Company | Country | Industry | Employees | Revenue |
---|---|---|---|---|
| ||||
| ||||
| ||||
| ||||
| ||||
| ||||
| ||||
| ||||
| ||||
| ||||
| ||||
|
pandasql allows you to query pandas DataFrames using SQL syntax. It works similarly to sqldf in R. pandasql seeks to provide a more familiar way of manipulating and cleaning data for people new to Python or pandas.
2
companies
Technoloy Usage Stadistics and Market Share
You can customize this data to your needs by filtering for geography, industry, company size, revenue, technology usage, job postions and more. You can download the data in Excel or CSV format.
You can get alerts for this data. You can get started by selecting the technology you are interested in and then you will receive alerts in your inbox when there are new companies using that technology.
You can export his data to an Excel file, which can be imported into your CRM. You can also export the data to an API.
Pandasql is used in 2 countries
We have data on 2 companies that use Pandasql. Our Pandasql customers list is available for download and comes enriched with vital company specifics, including industry classification, organizational size, geographical location, funding rounds, and revenue figures, among others.
Technology
is any of
Pandasql
There are 205 alternatives to Pandasql
15.6k
4.8k
4.7k
2.9k
2k
2k
1.9k
1.2k
1.1k
968
881
852
747
630
580
551
542
389
319
262
259
258
248
218
205
175
168
122
112
96
88
85
80
77
73
70
68
68
62
59
44
42
33
30
28
25
23
22
21
20
Frequently asked questions
Our data is sourced from job postings collected from millions of companies. We monitor these postings on company websites, job boards, and other recruitment platforms. Analyzing job postings provides a reliable method to understand the technologies companies are employing, including their use of internal tools.

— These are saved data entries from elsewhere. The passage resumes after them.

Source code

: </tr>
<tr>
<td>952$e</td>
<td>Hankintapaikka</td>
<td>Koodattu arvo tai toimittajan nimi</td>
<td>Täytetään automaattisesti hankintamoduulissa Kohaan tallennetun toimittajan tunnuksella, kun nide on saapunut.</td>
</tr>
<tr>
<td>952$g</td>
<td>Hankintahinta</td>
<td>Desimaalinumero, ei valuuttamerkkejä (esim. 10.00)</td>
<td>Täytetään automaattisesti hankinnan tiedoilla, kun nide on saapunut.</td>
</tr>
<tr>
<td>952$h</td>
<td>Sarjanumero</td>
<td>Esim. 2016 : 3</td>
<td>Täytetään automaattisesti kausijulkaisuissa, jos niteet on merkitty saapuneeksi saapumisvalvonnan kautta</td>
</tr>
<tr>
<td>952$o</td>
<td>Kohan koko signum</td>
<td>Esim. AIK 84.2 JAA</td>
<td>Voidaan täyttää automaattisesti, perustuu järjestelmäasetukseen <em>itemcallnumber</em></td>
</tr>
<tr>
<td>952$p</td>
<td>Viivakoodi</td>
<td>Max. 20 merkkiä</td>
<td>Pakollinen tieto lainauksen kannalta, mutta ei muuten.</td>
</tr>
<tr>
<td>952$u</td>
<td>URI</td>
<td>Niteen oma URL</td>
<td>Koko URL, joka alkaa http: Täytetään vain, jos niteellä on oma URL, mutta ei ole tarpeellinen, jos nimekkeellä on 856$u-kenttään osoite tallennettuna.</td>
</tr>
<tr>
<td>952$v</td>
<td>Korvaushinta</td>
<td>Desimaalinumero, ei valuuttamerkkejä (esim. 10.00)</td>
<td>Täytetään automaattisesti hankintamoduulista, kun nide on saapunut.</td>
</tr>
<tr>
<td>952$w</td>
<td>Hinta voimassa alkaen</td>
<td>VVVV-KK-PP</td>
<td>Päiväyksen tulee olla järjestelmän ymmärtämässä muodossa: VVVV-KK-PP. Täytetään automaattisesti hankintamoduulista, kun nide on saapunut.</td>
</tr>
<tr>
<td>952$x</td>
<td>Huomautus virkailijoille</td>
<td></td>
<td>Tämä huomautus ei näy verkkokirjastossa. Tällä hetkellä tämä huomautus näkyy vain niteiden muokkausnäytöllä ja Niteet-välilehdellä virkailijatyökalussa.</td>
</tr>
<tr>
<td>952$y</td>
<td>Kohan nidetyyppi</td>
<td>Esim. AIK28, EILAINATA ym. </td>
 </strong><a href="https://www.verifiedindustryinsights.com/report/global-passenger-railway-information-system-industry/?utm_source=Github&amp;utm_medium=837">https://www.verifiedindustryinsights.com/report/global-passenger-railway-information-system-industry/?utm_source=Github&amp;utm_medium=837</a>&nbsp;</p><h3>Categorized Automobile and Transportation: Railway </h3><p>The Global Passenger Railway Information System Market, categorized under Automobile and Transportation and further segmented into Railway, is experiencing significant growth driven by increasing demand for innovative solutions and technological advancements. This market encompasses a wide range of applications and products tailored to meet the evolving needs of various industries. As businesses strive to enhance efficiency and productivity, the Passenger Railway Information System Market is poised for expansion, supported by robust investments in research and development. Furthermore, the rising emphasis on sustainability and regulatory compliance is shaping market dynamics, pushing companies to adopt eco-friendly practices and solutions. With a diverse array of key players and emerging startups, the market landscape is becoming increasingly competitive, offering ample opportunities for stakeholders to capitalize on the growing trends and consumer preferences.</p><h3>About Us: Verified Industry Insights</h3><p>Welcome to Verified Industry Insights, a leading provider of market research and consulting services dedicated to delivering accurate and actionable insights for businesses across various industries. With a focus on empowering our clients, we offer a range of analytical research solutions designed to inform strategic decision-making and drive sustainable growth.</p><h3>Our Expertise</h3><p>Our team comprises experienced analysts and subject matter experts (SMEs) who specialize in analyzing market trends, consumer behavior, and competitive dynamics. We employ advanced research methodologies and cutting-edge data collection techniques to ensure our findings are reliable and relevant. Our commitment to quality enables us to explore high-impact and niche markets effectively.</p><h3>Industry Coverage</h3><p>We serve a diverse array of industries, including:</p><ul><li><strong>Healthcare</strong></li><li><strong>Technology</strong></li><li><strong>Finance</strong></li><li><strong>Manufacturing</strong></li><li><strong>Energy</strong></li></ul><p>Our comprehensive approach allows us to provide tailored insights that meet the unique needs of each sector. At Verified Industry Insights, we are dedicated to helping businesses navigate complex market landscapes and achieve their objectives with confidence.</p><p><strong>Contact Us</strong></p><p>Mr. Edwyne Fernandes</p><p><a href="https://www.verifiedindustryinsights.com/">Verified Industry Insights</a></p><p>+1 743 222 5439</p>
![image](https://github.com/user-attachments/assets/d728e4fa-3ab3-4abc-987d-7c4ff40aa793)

We refresh our data daily to ensure you are accessing the most current information available. This frequent updating process guarantees that our insights and intelligence reflect the latest developments and trends within the industry.
Pandasql is a powerful Python library that allows users to query and manipulate data frames using SQL syntax, bridging the gap between pandas DataFrames and SQL databases. This technology offers a convenient way for data analysts and scientists to leverage their SQL knowledge within the Python environment, providing a seamless integration between these two powerful tools. Pandasql simplifies the data analysis process by enabling users to perform complex queries, joins, and aggregations on pandas DataFrames with ease.
In the category of Database Tools, Pandasql stands out as a versatile tool for data manipulation and analysis. It enables users to harness the functionality of SQL queries on their pandas DataFrames, offering a familiar language for those with SQL experience. By combining the strengths of pandas and SQL, Pandasql streamlines the workflow for data professionals, allowing them to perform complex data operations efficiently and effectively.
Founded by Yan Zhu in 2015, Pandasql was created with the vision of enhancing the data analysis capabilities of Python users by incorporating SQL functionalities. The motivation behind the development of Pandasql was to provide a user-friendly interface for querying and manipulating data frames, catering to the needs of data scientists, analysts, and researchers. Since its inception, Pandasql has gained popularity among the data community and has become a go-to tool for data manipulation tasks.
Currently, Pandasql holds a significant market share within the Database Tools category, with a growing user base and adoption rate. As the demand for streamlined data analysis tools continues to rise, Pandasql is poised to experience further growth in the future. With its intuitive interface and powerful capabilities, Pandasql is expected to maintain its position as a leading technology in the data manipulation landscape, driving innovation and efficiency in the field of data analysis.
You can access an updated list of companies using Pandasql by visiting TheirStack.com. Our platform provides a comprehensive database of companies utilizing various technologies and internal tools.
As of now, we have data on 2 companies that use Pandasql.
Pandasql is used by a diverse range of organizations across various industries, including "Software Development", "Financial Services". For a comprehensive list of all industries utilizing Pandasql, please visit TheirStack.com.
Some of the companies that use Pandasql include SAP, BlackRock and many more. You can find a complete list of 2 companies that use Pandasql on TheirStack.com.
Based on our data, Pandasql is most popular in Germany (1 companies), United States (1 companies). However, it is used by companies all over the world.
You can find companies using Pandasql by searching for it on TheirStack.com, We track job postings from millions of companies and use them to discover what technologies and internal tools they are using.